Geschäftsjahr

Weidmüller wuchs 2017 über Branchenschnitt

Das Detmolder Elektrotechnikunternehmen Weidmüller erwartet für 2017 einen Gesamtumsatz von über 730 Millionen Euro. Ein neuer Rekord.

Der Vorstand der Weidmüller Gruppe um Elke Eckstein (Vorstand Operations und Chief Digital Officer), Jörg Timmermann (Vorstandssprecher und Finanzvorstand) und José Carlos Álvarez Tobar (Vertriebsvorstand) ist mit dem Jahr 2017 sehr zufrieden.

Weidmüller erwartet getragen von einem sehr guten Marktumfeld für 2017 einen Gesamtumsatz auf dem Rekordniveau von über 730 Millionen Euro. Das gab das Unternehmen Ende Dezember auf dem diesjährigen Jahresabschlussgespräch am Hauptsitz in Detmold bekannt. Einen immer größeren Anteil am Umsatz macht der Anteil an innovativen Produkten und Lösungen für die Automatisierung und Digitalisierung aus. Treiber ist hier vor allem die neue Division Automation Products & Solutions, die über die Hälfte ihres Umsatzes mit Angeboten erzielt, die in den letzten fünf Jahren entstanden sind. Dies zeigt auch das Umsatzwachstum der Division mit einem Rekordwert von über 25 % gegenüber dem Vorjahr.

Übernahmen und Prognosen

Einen wichtigen Schritt, um weltweit noch besser in Wachstumsmärkten präsent zu sein, vollzog das Unternehmen mit der Übernahme der Unternehmen der W Interconnections Group in den USA, Kanada und Mexiko von Rockwell Automation, Inc..

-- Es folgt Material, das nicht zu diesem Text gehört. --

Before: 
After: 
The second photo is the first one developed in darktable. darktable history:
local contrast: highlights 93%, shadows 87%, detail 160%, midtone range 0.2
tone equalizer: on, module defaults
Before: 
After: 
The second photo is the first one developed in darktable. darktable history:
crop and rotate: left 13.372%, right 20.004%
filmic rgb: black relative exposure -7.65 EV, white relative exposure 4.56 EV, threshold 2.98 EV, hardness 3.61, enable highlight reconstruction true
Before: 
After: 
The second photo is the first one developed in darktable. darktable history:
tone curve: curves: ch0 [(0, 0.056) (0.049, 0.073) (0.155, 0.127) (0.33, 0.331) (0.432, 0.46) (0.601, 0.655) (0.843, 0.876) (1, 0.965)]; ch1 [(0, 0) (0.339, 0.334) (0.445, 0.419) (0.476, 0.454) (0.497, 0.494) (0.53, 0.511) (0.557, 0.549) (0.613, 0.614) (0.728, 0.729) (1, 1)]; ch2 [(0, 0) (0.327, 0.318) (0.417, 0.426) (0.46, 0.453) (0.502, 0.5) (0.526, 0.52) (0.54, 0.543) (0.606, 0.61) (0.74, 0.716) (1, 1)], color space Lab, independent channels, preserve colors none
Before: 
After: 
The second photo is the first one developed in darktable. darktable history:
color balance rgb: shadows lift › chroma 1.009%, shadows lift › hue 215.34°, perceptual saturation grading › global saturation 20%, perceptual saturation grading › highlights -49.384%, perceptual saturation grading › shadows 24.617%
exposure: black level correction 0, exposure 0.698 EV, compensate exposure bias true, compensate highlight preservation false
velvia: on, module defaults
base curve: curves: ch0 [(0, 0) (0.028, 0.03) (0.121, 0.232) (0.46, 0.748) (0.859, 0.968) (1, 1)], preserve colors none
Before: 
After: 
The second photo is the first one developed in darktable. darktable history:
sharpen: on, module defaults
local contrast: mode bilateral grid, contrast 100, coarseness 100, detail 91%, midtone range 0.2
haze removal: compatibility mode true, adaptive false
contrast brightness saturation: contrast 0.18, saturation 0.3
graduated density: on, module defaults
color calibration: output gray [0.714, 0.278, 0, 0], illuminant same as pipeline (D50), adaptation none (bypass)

Die Prognose für das nächste Geschäftsjahr ist insgesamt zuversichtlich. Sowohl der ZVEI wie auch der VDMA gehen von einem Wachstum von 4 % aus. „Im Moment erwarten wir, dass sich der gute Trend in einem hervorragenden Marktumfeld auch nächstes Jahr weiter fortsetzen wird“, erklärt Timmermann.  Eine genaue Prognose gestalte sich aber aufgrund von Unwägbarkeiten durch die Handels- und Wirtschaftspolitik der USA, die Auswirkungen der Brexit-Verhandlungen sowie die politische Entwicklung weltweit schwierig.